INDAGINI
Crans-Montana: Jacques Moretti respinge le accuse e attacca il Cantone e il Comune
Interrogatorio per il titolare del locale. Dalle carte emerge che il locale "non era una priorità"
Il muro di Jacques Moretti non mostra crepe. Secondo lui il Constellation era un locale sicuro e, se non lo era, la responsabilità è del Comune o di qualcun altro. La tesi difensiva del proprietario del discobar andato a fuoco la notte di Capodanno non cambia nemmeno nell’interrogario di oggi davanti ai procuratori che indagano sulla strage e a una platea di oltre 50 avvocati delle parti civili. Nel frattempo l'inchiesta si muove anche in Italia, dove il pm Stefano Opilio, titolare del fascicolo per disastro colposo, omicidio plurimo colposo, e lesioni aggravate, ha disposto il sequestro probatorio dei telefoni di tutti i ragazzi italiani che hanno perso la vita o sono rimasti feriti nella tragedia ritenendo che le immagini e le chat possano restituire elementi rilevanti nella ricostruzione del rogo. Nell’interrogatorio di Sion Moretti ha voluto subito precisare che «l'impianto di ventilazione del Constellation non è mai stato controllato, né dal Comune né dal Cantone», rispondendo a chi ha ipotizzato che il fuoco possa essere stato alimentato anche da un difetto di ricambio d’aria nel sottorreaneo. Poi la stranezza degli estintori: nessuno dei quattro è stato usato e dalle foto della polizia scientifica risulta che non fossero segnalati dai cartelli catarifrangenti d’obbligo, necessari per la loro visibilità al buoio. Nemmeno su questo Moretti ha avuto dubbi: «Non sono stati usati perché tutti pensavano solo alla fuga», ha spiegato, assicurando di aver attaccato i cartelli «con un nastro biadesivo ma si staccavano facilmente al passaggio delle persone». Gli è scappata anche una battuta che non è piaciuta ai presenti: «Ho controllato e anche in questo palazzo in cui siamo oggi c'è lo stesso problema: si scollano anche qui».
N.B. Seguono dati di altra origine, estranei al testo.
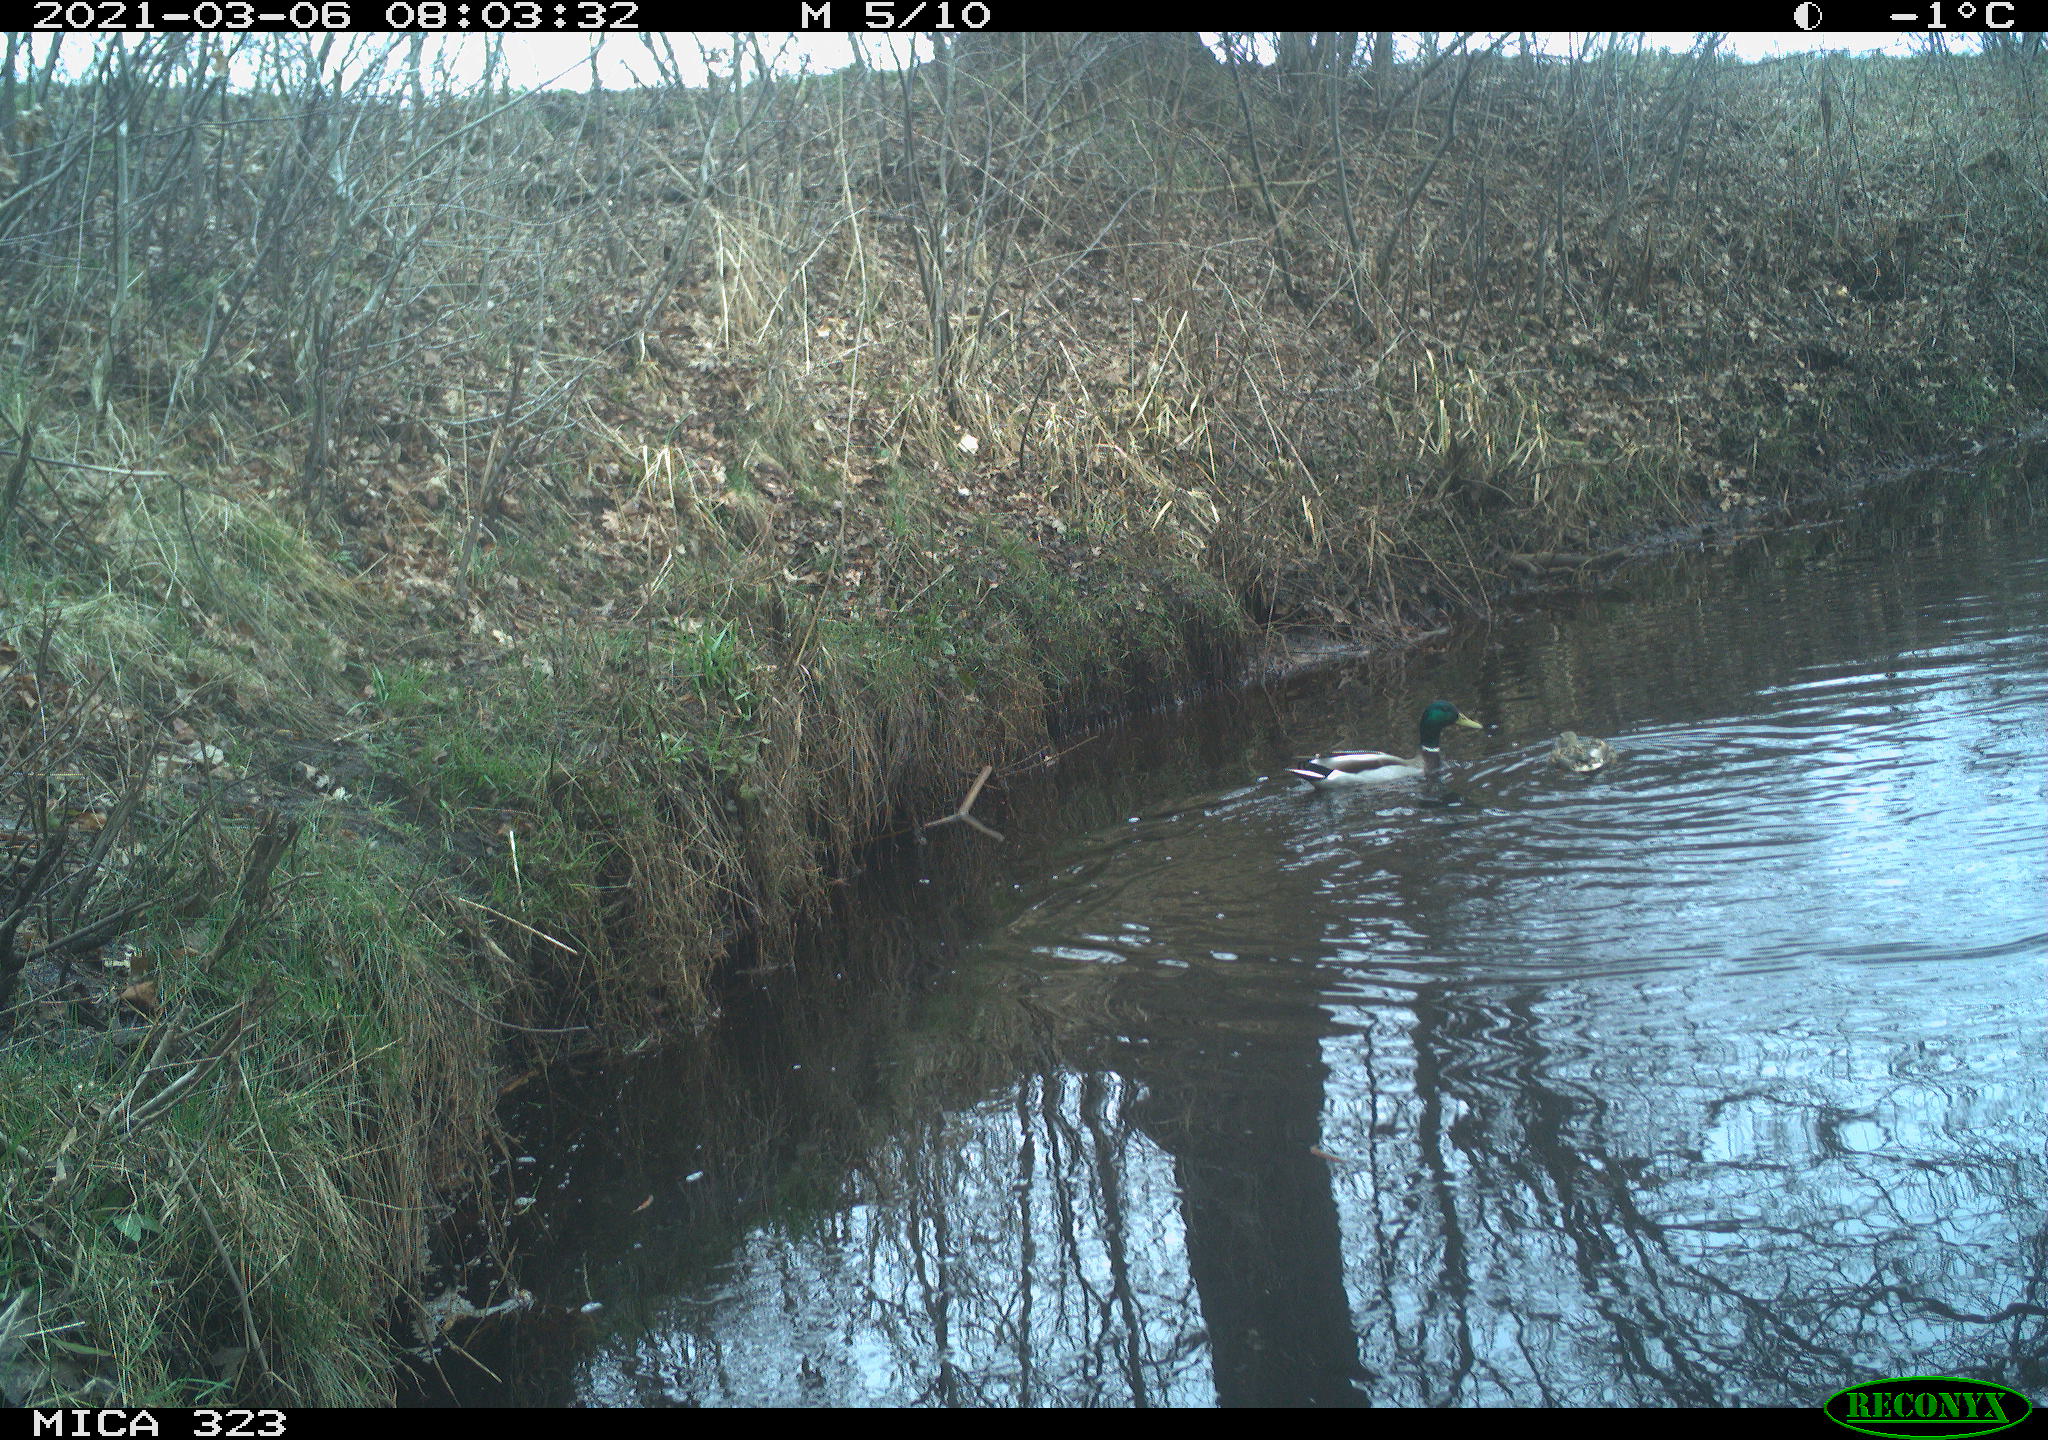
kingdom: Animalia
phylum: Chordata
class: Aves
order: Anseriformes
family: Anatidae
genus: Anas
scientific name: Anas platyrhynchos
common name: Mallard
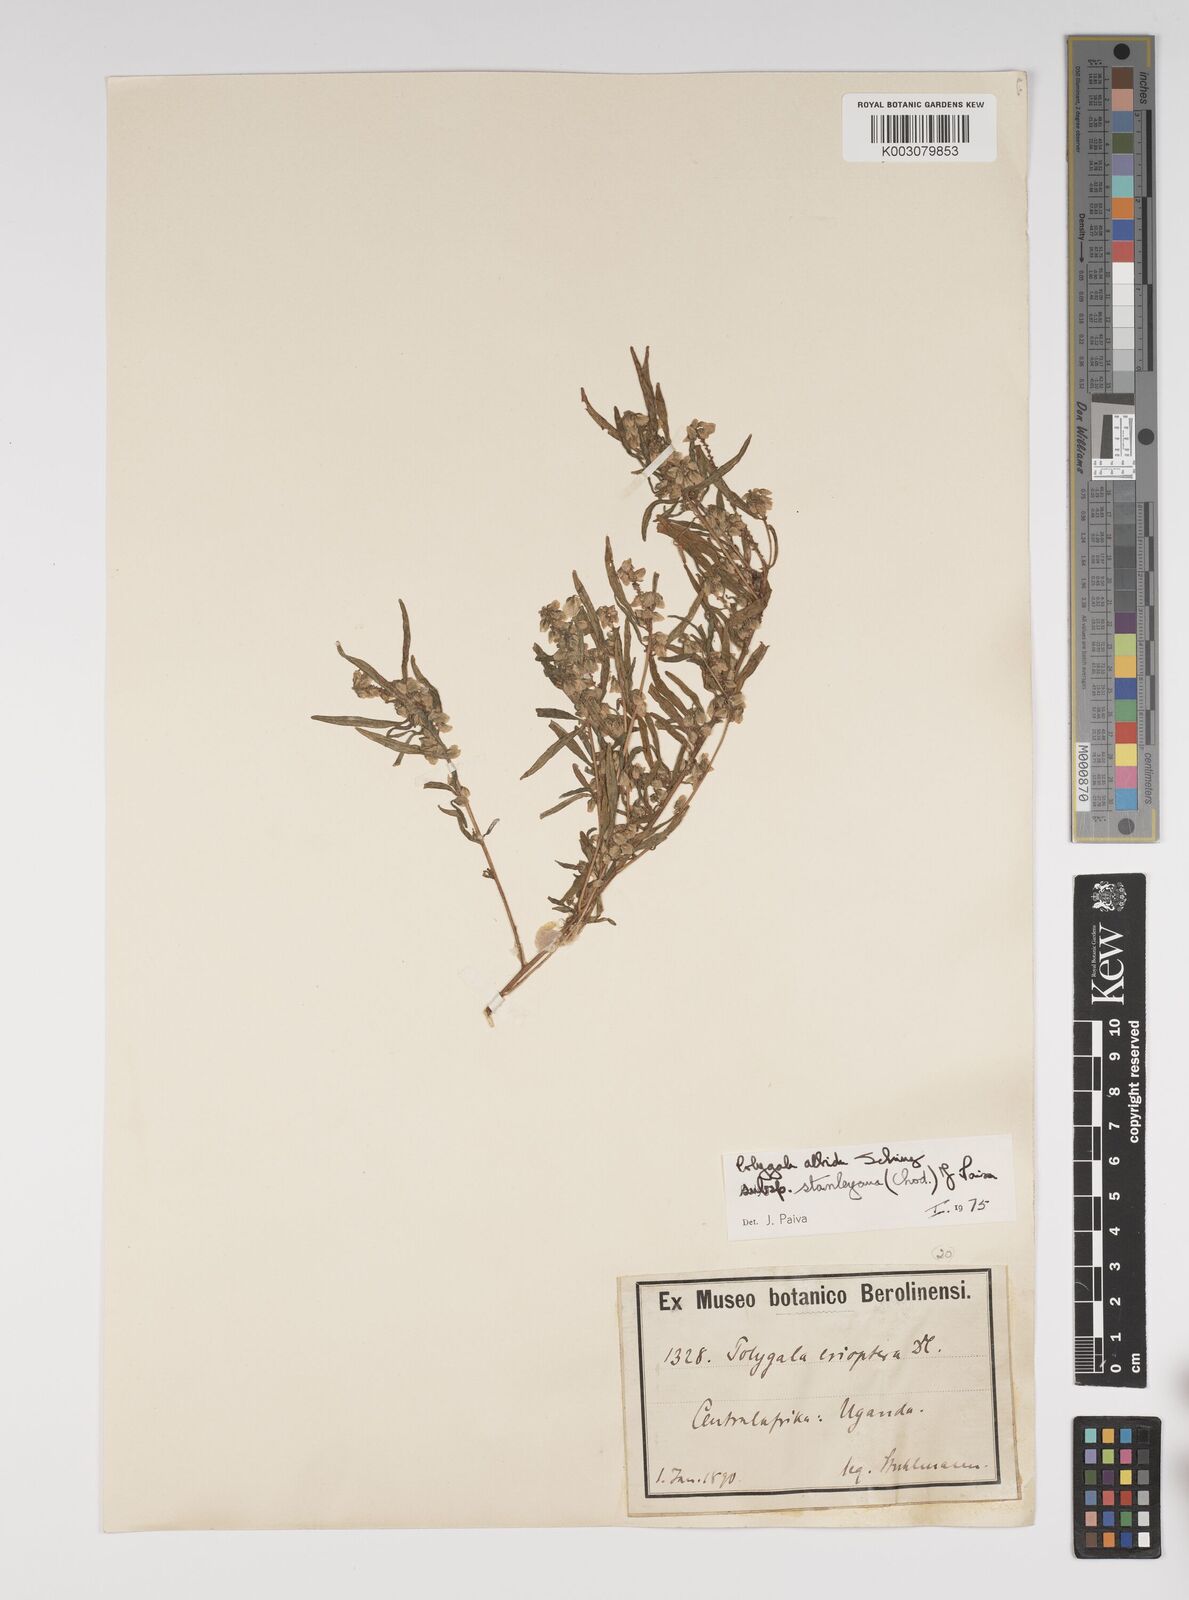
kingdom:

Anche sul tema più scivoloso della infiammabilità di alcuni materiali presenti nel sottosuolo, la spunga antirumore e la colla usata per farla aderire al soffito, Jacques ha tirato dritto, raccontando un aneddoto che finòora non era emerso: «Per scurire, nello stile chalet alpino, il rivestimento in legno del locale sotterraneo del Constellation ho utilizzato un canello a fuoco, anche tra una trave e l’altra dove c'era la schiuma, ma nulla si è incendiato». Nelle ore in cui il proprietario del Constellation ha cercato di difendersi dagli attacchi della parti civili, dalle carte dell’inchiesta emergono le prime immagini del locale devastato dal rogo con gli arredi gravemente danneggiati, il soffitto distrutto e i resti della festa trasformata in tragedia. E una serie di particolari che appesantiscono la posizione delle istituzioni locali.
A partire dal Comune di Crans-Montana che non considerava il Constellation come una priorità nel calendario dei controlli di sicurezza benché avesse una capienza di 200 persone e un locale completamete interrato: non risultavano «non conformità» aperte, ha fatto mettere a verbale Christophe Balet, capo della sicurezza pubblica del municipio, intendendo che risultava essere tutto a posto. Le difficoltà nelle ispezioni sono dipese anche dal programma informatico commissionato dal Cantone del Vallese che è stato sostituito in tutta fretta: «Nel 2023 c'è stato un problema tra l’informatico di VS-FIRE e l’ufficio cantonale. Si è trattato di una vicenda di minacce di divulgazione di informazioni da parte dell’informatico. Pertanto il Cantone ha deciso di 'staccare la spinà a questo programma, poiché era utilizzato anche dai vigili del fuoco e da alcuni corpi di polizia municipale», ha ancora raccontato Balet. La procura di Sion intanto ha acquisito tutte le informazioni contenute nel server di posta elettronica sul quale sono archiviati i messaggi dell’amministrazione comunale. Compresa la comunicazione con cui il Consigliere di Stato del Cantone incaricato della sicurezza, ha intimato ai comuni di effettuare il più rapidamente possibile tutte le visite periodiche dei pubblici esercizi, solo il 6 gennaio, una settimana dopo la strage. (ANSA).